Copy the listing below line for line, from its opening line to the one with "Spiaggia di Fegina, una", both included; stop there.

#### [Information shown]
<<<<

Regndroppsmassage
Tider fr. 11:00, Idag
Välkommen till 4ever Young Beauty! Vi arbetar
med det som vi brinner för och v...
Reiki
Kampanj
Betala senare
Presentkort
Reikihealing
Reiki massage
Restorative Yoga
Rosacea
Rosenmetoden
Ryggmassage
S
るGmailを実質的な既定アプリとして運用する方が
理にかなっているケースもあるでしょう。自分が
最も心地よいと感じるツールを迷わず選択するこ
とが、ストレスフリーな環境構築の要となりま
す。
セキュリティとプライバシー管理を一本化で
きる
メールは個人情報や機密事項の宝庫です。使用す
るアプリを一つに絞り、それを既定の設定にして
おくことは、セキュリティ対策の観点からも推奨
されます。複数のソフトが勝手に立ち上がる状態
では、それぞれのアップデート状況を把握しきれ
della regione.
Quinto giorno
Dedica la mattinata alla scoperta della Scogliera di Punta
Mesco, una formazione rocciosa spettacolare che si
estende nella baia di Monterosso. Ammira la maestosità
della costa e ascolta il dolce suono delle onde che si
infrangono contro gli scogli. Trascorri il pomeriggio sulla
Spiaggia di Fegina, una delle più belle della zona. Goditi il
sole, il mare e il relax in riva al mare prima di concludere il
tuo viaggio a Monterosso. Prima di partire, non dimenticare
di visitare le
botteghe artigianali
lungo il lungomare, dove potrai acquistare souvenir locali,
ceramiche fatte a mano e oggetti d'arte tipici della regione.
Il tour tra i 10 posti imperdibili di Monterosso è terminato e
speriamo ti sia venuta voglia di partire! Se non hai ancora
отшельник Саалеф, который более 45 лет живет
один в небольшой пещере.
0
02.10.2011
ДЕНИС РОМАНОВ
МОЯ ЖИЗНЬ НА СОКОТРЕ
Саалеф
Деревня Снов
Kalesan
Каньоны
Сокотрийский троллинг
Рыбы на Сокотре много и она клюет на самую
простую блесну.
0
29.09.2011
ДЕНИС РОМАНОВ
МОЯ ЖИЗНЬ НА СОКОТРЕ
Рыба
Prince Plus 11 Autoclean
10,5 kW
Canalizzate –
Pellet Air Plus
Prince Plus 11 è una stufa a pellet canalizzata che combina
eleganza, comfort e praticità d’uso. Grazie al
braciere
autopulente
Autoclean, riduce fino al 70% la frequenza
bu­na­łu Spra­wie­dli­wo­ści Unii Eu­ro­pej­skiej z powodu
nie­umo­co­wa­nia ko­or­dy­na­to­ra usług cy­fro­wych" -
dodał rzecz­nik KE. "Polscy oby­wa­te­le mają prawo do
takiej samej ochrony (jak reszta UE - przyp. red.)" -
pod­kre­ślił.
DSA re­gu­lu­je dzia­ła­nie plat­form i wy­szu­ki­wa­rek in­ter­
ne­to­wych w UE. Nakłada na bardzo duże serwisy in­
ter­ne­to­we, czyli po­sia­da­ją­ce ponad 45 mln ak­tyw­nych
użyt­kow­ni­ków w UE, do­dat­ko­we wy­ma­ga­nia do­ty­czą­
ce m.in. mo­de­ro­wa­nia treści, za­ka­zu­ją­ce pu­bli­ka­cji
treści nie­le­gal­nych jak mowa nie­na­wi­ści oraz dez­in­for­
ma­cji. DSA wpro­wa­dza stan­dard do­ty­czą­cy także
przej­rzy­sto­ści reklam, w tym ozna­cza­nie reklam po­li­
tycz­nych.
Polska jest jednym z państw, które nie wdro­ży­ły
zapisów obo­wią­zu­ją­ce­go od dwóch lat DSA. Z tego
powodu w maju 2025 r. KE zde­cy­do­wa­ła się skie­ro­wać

>>>>

#### [Written response]
Regndroppsmassage
Tider fr. 11:00, Idag
Välkommen till 4ever Young Beauty! Vi arbetar
med det som vi brinner för och v...
Reiki
Kampanj
Betala senare
Presentkort
Reikihealing
Reiki massage
Restorative Yoga
Rosacea
Rosenmetoden
Ryggmassage
S
るGmailを実質的な既定アプリとして運用する方が
理にかなっているケースもあるでしょう。自分が
最も心地よいと感じるツールを迷わず選択するこ
とが、ストレスフリーな環境構築の要となりま
す。
セキュリティとプライバシー管理を一本化で
きる
メールは個人情報や機密事項の宝庫です。使用す
るアプリを一つに絞り、それを既定の設定にして
おくことは、セキュリティ対策の観点からも推奨
されます。複数のソフトが勝手に立ち上がる状態
では、それぞれのアップデート状況を把握しきれ
della regione.
Quinto giorno
Dedica la mattinata alla scoperta della Scogliera di Punta
Mesco, una formazione rocciosa spettacolare che si
estende nella baia di Monterosso. Ammira la maestosità
della costa e ascolta il dolce suono delle onde che si
infrangono contro gli scogli. Trascorri il pomeriggio sulla
Spiaggia di Fegina, una delle più belle della zona. Goditi il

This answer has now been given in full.